John Brown Media
- Parent company: Dentsu Aegis Network
- Founded: 1 April 1987
- Founder: John Brown
- Headquarters location: 8 Baldwin Street, London EC1V 9NU, United Kingdom
- Publication types: Digital content, apps, social media, mobile, video, catalogues, magazines
- No. of employees: 222
- Official website: www.johnbrownmedia.com

= John Brown Media =

Content marketing agency

John Brown Media is one of the world's largest content marketing agencies. It was bought by Dentsu Aegis in May 2015. While originally formed as a magazine company, the company creates multichannel content for various brands, with services including social media, film and audio, mobile.

== History ==
Originally based in Ladbroke Grove in London, the company was formed in 1987 by John Brown, who had previously run Virgin Books. The business was launched with two magazines: the adult comic magazine Viz, for which John Brown had secured the rights, and HotAir, Virgin Atlantic's inflight title.

In 1989 John Brown acquired the comics fanzine Speakeasy, converting it to a proper magazine. In mid-1991 it launched the comics magazine Blast!.

While going on to publish several other newsstand titles, however, it was the customer magazine side of the business that grew most dramatically, with early clients including Debenhams, IKEA, the Dorchester, and Eurotunnel. (John Brown shut down both Speakeasy and Blast! by the end of 1991.)

In 2001 the company disposed of its consumer titles (including Viz) in a £6.4 million deal with I Feel Good (IFG), a company belonging to ex-Loaded editor James Brown, to concentrate on customer communications, and quickly absorbed Citrus Publishing. This helped move establish John Brown as the UK's largest customer publishing house.

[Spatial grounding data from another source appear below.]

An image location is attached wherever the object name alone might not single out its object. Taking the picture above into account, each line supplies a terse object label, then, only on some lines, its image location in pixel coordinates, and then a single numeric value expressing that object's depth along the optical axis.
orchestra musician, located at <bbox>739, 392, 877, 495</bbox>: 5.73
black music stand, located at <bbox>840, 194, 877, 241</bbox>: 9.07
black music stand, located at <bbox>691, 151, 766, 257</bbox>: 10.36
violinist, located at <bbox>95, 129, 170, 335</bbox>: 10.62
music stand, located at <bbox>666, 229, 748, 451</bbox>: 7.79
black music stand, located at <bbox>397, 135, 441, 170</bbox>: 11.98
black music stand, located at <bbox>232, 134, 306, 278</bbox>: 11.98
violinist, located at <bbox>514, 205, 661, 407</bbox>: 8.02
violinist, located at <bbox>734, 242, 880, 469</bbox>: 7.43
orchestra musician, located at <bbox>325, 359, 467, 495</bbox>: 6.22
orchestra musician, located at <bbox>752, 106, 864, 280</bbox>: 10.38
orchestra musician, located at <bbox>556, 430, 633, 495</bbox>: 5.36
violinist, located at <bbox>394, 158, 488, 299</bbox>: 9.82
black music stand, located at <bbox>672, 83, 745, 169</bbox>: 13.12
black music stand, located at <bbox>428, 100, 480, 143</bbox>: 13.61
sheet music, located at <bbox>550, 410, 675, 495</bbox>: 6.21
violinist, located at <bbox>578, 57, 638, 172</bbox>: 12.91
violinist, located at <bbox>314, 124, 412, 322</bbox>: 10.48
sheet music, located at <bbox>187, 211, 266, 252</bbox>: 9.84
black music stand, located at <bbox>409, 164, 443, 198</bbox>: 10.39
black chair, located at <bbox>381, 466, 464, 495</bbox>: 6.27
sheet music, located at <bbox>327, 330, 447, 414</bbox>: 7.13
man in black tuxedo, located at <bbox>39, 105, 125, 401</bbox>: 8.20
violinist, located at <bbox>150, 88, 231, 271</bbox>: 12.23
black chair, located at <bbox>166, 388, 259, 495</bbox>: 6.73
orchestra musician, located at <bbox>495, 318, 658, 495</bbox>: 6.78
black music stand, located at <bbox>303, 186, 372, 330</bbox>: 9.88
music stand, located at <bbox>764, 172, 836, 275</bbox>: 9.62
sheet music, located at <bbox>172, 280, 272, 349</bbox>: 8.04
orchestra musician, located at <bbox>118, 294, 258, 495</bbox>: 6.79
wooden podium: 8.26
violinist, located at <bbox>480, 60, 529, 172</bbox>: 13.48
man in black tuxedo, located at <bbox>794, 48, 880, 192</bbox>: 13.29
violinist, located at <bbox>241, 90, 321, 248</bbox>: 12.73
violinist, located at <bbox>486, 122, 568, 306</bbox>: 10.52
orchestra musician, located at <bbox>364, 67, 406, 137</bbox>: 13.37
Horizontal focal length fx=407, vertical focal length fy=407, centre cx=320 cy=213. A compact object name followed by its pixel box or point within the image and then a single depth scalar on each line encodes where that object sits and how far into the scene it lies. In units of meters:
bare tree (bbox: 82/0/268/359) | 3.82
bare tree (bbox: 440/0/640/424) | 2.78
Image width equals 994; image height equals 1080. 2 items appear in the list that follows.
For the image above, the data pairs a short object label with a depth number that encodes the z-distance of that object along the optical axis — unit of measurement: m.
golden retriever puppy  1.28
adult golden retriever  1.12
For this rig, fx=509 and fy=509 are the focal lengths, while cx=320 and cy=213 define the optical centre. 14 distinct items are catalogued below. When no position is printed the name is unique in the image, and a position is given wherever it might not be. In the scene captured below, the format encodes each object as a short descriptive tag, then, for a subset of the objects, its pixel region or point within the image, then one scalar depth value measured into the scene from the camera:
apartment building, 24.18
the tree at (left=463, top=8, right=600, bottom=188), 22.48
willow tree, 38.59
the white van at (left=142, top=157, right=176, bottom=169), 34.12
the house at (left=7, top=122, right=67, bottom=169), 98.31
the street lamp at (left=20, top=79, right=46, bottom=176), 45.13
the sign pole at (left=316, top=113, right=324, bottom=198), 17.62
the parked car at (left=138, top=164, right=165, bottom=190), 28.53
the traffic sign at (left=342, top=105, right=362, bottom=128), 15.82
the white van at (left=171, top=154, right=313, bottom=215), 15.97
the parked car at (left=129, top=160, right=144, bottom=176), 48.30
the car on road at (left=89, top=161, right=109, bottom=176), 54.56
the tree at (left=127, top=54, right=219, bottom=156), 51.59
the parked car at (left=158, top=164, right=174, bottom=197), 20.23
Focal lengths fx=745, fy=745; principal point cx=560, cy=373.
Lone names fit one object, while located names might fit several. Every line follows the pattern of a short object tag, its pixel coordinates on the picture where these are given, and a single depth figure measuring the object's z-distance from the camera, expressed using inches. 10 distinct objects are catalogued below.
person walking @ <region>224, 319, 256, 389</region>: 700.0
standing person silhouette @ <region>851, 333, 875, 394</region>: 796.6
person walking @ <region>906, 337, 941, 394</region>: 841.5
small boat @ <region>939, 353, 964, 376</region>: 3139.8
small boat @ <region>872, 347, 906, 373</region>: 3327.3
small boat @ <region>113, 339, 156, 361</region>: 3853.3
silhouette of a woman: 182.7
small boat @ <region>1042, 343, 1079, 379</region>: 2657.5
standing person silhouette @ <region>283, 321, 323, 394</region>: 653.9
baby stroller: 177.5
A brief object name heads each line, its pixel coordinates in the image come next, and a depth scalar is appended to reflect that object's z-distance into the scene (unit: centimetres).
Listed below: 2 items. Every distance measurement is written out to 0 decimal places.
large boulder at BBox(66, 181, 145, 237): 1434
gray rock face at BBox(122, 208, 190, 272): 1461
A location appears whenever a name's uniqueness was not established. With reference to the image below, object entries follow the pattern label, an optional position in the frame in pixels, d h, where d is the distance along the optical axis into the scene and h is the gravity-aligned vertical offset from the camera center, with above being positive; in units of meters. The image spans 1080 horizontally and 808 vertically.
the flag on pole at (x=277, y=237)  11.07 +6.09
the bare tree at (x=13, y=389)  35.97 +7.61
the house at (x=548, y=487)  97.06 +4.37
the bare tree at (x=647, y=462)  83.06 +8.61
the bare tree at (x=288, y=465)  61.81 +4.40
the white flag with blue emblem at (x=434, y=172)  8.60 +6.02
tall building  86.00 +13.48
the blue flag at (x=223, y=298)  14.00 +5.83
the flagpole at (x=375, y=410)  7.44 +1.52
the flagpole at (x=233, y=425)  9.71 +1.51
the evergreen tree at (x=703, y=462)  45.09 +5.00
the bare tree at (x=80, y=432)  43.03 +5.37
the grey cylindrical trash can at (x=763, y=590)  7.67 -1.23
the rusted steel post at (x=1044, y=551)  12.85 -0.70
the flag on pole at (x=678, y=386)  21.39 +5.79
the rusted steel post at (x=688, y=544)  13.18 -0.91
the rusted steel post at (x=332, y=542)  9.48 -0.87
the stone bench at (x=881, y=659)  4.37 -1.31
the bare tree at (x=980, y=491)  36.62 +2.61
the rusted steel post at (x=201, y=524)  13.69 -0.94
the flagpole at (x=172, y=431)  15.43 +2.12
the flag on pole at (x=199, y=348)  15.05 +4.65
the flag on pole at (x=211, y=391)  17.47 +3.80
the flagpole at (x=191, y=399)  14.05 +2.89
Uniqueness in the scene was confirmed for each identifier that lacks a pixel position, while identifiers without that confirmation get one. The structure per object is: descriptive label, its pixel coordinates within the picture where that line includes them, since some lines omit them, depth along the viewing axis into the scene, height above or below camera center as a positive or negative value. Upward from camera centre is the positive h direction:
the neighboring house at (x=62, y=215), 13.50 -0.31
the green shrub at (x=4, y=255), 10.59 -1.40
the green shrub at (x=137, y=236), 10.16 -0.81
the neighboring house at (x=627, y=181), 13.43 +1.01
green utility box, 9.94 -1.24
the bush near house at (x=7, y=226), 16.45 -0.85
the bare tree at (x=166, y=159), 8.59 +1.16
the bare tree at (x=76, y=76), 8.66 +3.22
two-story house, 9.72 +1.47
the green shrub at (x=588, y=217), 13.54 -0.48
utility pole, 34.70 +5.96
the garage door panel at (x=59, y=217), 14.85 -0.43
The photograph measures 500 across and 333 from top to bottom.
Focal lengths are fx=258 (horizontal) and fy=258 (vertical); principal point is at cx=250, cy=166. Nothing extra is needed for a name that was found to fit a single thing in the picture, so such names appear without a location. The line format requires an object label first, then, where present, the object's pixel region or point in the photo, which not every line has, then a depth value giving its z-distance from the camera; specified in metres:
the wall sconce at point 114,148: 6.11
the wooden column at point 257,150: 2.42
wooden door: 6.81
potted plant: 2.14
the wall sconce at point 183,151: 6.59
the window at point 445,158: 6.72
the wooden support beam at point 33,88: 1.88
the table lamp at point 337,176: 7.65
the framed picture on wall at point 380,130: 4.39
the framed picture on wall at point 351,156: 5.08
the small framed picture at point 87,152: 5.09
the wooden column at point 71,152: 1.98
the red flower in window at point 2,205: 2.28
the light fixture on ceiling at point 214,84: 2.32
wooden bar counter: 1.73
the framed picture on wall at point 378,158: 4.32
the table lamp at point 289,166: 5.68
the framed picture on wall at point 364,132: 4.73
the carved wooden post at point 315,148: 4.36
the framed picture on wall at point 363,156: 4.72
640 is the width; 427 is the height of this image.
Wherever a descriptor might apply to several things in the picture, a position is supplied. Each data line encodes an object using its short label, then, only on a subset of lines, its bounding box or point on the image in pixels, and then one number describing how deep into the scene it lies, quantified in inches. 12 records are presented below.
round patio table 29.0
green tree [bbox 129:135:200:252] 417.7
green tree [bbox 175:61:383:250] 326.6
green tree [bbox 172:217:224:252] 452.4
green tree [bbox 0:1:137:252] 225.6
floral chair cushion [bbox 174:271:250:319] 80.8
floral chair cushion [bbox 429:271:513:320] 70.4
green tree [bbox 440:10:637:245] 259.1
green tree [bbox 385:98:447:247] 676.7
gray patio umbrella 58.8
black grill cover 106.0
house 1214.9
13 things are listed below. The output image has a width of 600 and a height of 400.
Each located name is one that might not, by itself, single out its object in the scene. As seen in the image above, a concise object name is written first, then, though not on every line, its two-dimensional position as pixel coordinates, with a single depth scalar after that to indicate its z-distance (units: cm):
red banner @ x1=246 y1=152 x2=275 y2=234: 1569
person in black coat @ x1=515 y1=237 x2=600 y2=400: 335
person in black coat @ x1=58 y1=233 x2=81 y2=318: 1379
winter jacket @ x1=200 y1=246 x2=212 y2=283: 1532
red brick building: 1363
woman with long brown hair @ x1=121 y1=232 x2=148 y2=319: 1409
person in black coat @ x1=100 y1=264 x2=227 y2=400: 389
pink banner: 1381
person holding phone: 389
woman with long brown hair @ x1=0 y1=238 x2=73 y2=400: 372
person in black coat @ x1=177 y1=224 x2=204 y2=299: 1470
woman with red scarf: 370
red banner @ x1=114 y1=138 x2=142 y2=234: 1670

In 2004, CEO Andrew Hirsch (formerly of Pearl and Dean) initiated a successful management buyout. A broadening of the group's activities and a number of acquisitions followed as did board appointments in marketing and strategy. In 2008 the senior management team restructured all the acquired businesses to trade under the single John Brown banner.

In 2006, specialist catalogue publishing agency CodeLondon was acquired.

In 2007, digital communication agency Fingal was acquired.

In 2007, a South African office was opened in Cape Town.

In 2008, a company rebrand was undertaken with all companies trading under the John Brown name.

In 2011, Hong Kong agency Kleio was acquired and rebranded as John Brown Hong Kong.

In 2013, offices were opened in Dubai, with a US office opened in 2015.

In 2015, John Brown Media joined the Dentsu Aegis Network.